17 Dec 2024

Getting answers about the new Dunedin hospital

12:53 pm on 17 December 2024
Protesters say the lower South Island will pay for any cuts made to the new Dunedin Hospital.

A rally in support of the new Dunedin hospital project. Photo: RNZ / Tess Brunton

Analysis - Health authorities sat on information about the new Dunedin hospital for months as the project spiralled out of control, emails show.

Public interest in the billion-dollar-plus project has intensified as it has stuttered and then stalled over cost blowouts, culminating in a protest campaign being launched in Otago against the government's ongoing revision of the design and timing.

RNZ asked for an update on progress on 1 May.

That month, a review was delivered to the government that would eventually shake the foundations at the heart of the project - the inpatients block.

The Rust report was only revealed five months later by ministers Shane Reti and Chris Bishop at a joint media conference in Dunedin. They they said blowouts of several hundred million dollars threatened a host of other regional hospital rebuilds - Whangārei, Hawke's Bay, Nelson, Palmerston North, Tauranga - if not reined in.

Health Minister Dr Shane Reti visits the new Dunedin Hospital build site.

The new Dunedin Hospital build site, June 2024 Photo: RNZ/Tess Brunton

RNZ's Official Information Act (OIA) request in May did not reveal the Rust report, nor three other related assessments in July and August.

A response to it came on 28 November, 149 working days after it was lodged. OIA requests are meant to take 20 days.

In the intervening months, Health New Zealand had apologised twice, saying each time it was treating the request with urgency.

What was the hold-up?

Eventually, RNZ asked to see internal emails.

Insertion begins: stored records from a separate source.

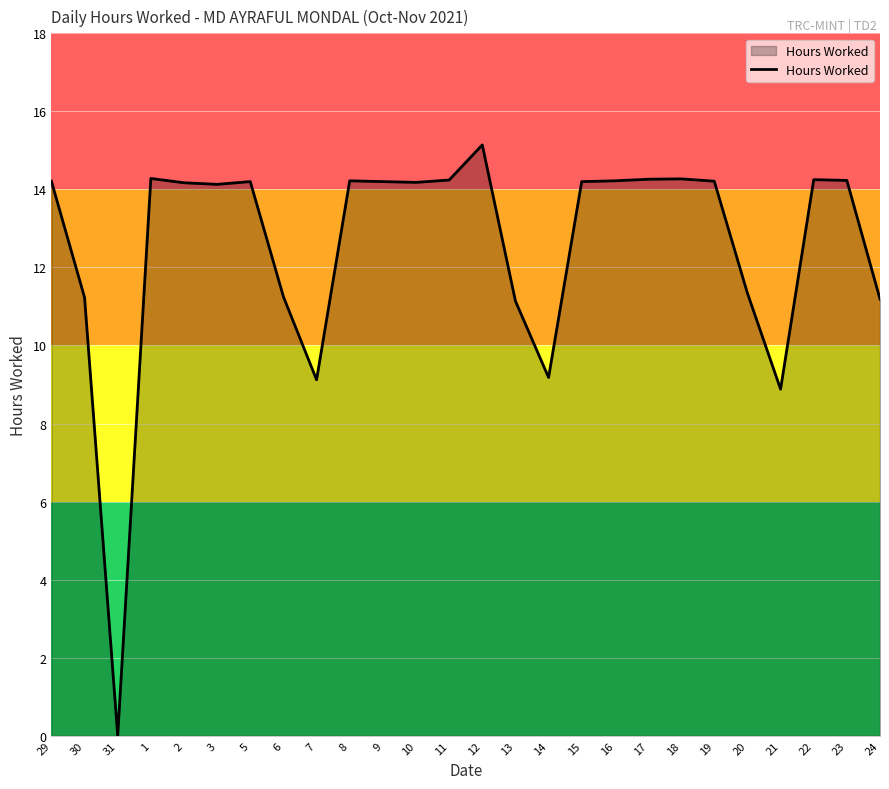

Between 8 and 12, which is larger?

12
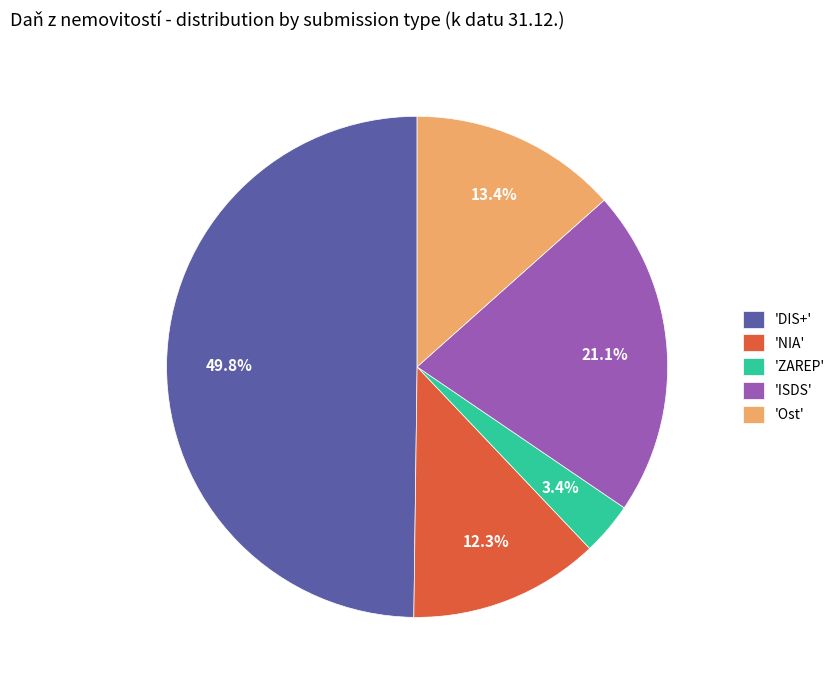

Rank the categories by value from lowest to highest.

'ZAREP', 'NIA', 'Ost', 'ISDS', 'DIS+'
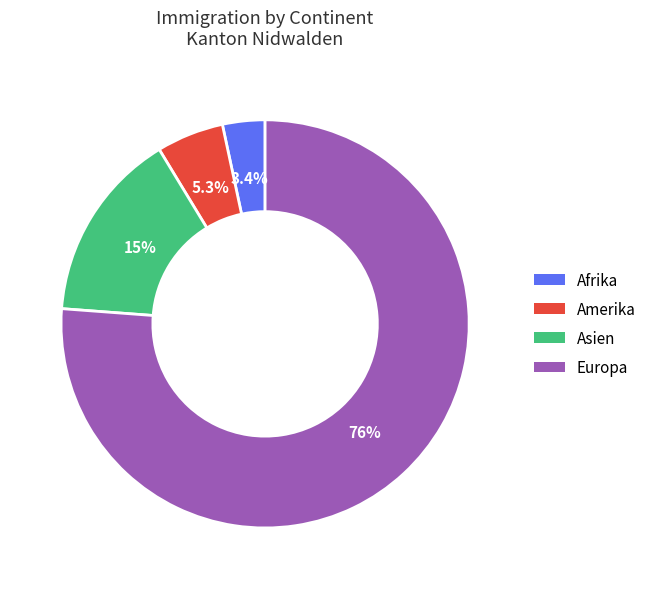

How many segments does this pie chart have?

4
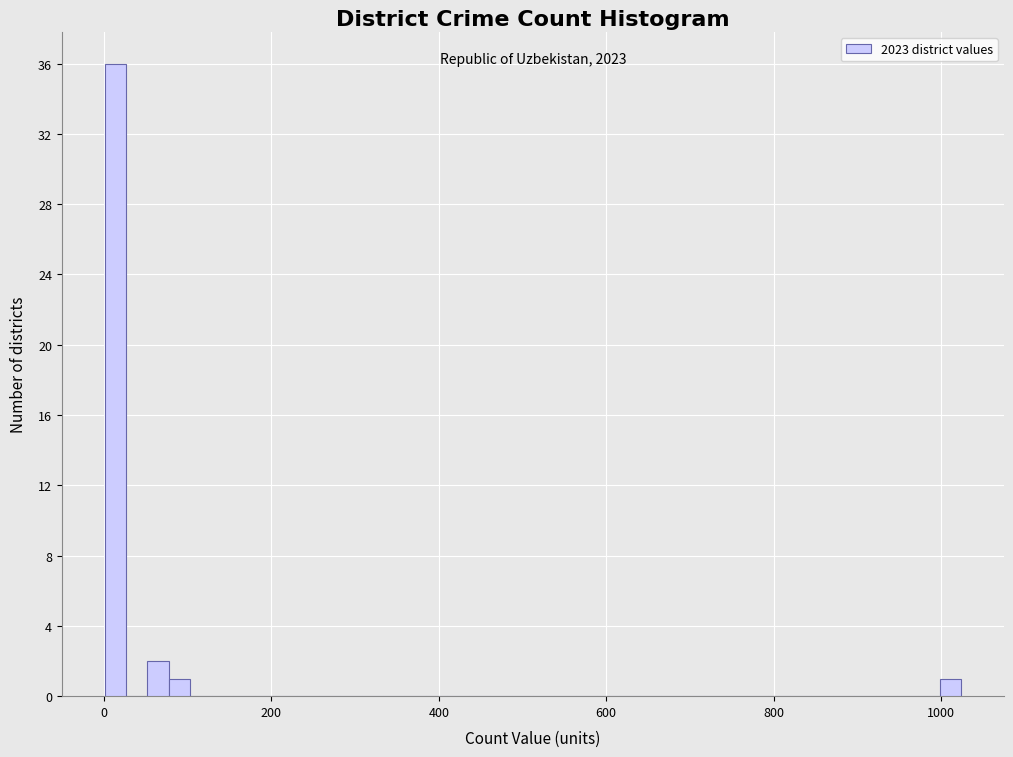

Around what value on the x-axis is the tallest bar? Give the approximate position of its centre, as read against the axis.

20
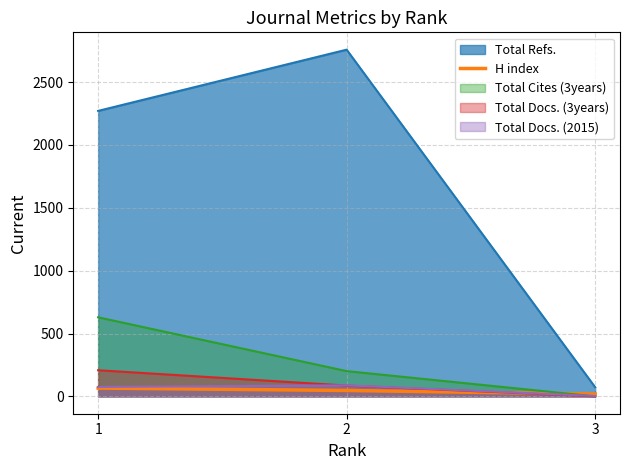

Between 1 and 3, which series saw the biggest shift?

Total Refs.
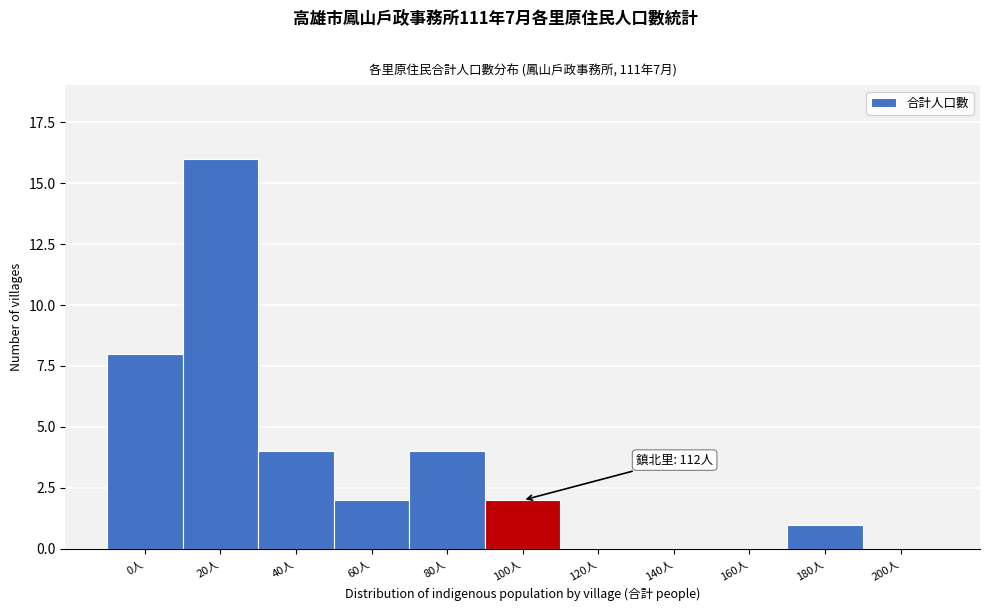

Reading left to right, extract all data points from this chart.

0人=8	20人=16	40人=4	60人=2	80人=4	100人=2	120人=0	140人=0	160人=0	180人=1	200人=0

They showed there was more than one delay and revealed some of the internal machinery behind getting answers for the public:

22 May, 16 working days: One of the 13 questions was transferred to the Health Minister Shane Reti. But his office refused to accept it. "They think HNZ should have records on this," Health NZ's OIA team said. RNZ had asked for any record of work being done on National's campaign promise to add beds, theatres and equipment, back into the project. Reti's office went on to refuse the request transfer a second time, in July. Outcome: RNZ got no information on this.

26 June, 40 working days: The OIA added to workloads. Health NZ's Infrastructure Investment Group team kept asking the OIA people for more time. "The team is really swamped. What's the maximum time we can have for this?", Infrastructure emailed on 26 June. They were having to tap senior frontline people, such as project director Tony Lloyd, for information. Transparency was coming at a price.

9 July, 48 working days since the request: Size appeared to be a problem. In emails to each other, officials called it a "mammoth" request. "I was overwhelmed by the amount of information," said one. RNZ had asked 13 questions. Yet in the end, only 40 or so pages were released, not much by OIA standards. Most of those pages were a risk matrix that was largely unreadable, and a progress chart that was well out of date. Other key documents were withheld but HNZ said it would put them on its website soon, though they do not appear to be there yet.

1 August, 65 working days: Good ideas went nowhere. "We could sign out everything except the Health Capital Update part," OIA suggested. "Good idea," responded Infrastructure. "I will send it over to the team now to sign out and advise them it is urgent." It did not happen.

9 August, 71 working days: Confusion played a part. A senior lawyer said they should not be simply telling RNZ no information exists. "There needs to be further explanation or context ... We should be saying why there is no information on this - actually this info does exist - eg actual spend to date - we just haven't provided it in documents." Outcome: RNZ was told on November 28 that no information existed.

17 September, 98 working days: Events inevitably intervened, most notably Reti and Bishop's announcement. "The NDH project is constantly shifting," Infrastructure said on 17 September. A week later, the OIA team was pressing: "We're very keen to get this [OIA] out because the due date was 2 August." A day later, they were told, "We are reconsidering all of the documents in the request in light of the ministerial announcement today and will be able to release previously withheld information."

4 November, 131 working days: As forgetfulness set in, teams went back over old ground. Could they release the risk register, people asked? Tony Lloyd "did the redactions some months back but then I think we couldn't quite agree on whether everything was to be released", said one. Infrastructure head Blake Lepper's "recollection is that these are fine to release". Next, a lawyer chimed in, no, don't release it. RNZ eventually got the risk register though it was mostly too badly reproduced to read.

At which point, RNZ gave up. The OIA did reveal risks, but by 28 November many of these had become reality.

It gave glimpses of what the project steering group saw coming, but very little. In the group's minutes in February, under the heading 'Financial Update', there was just one line: "DISCUSSED the request for additional funding currently with Joint Ministers and Cabinet."

The veil is now back over the new Dunedin hospital project as the government considers what to do next with the help, at an unspecified cost, of at least four lots of consultants.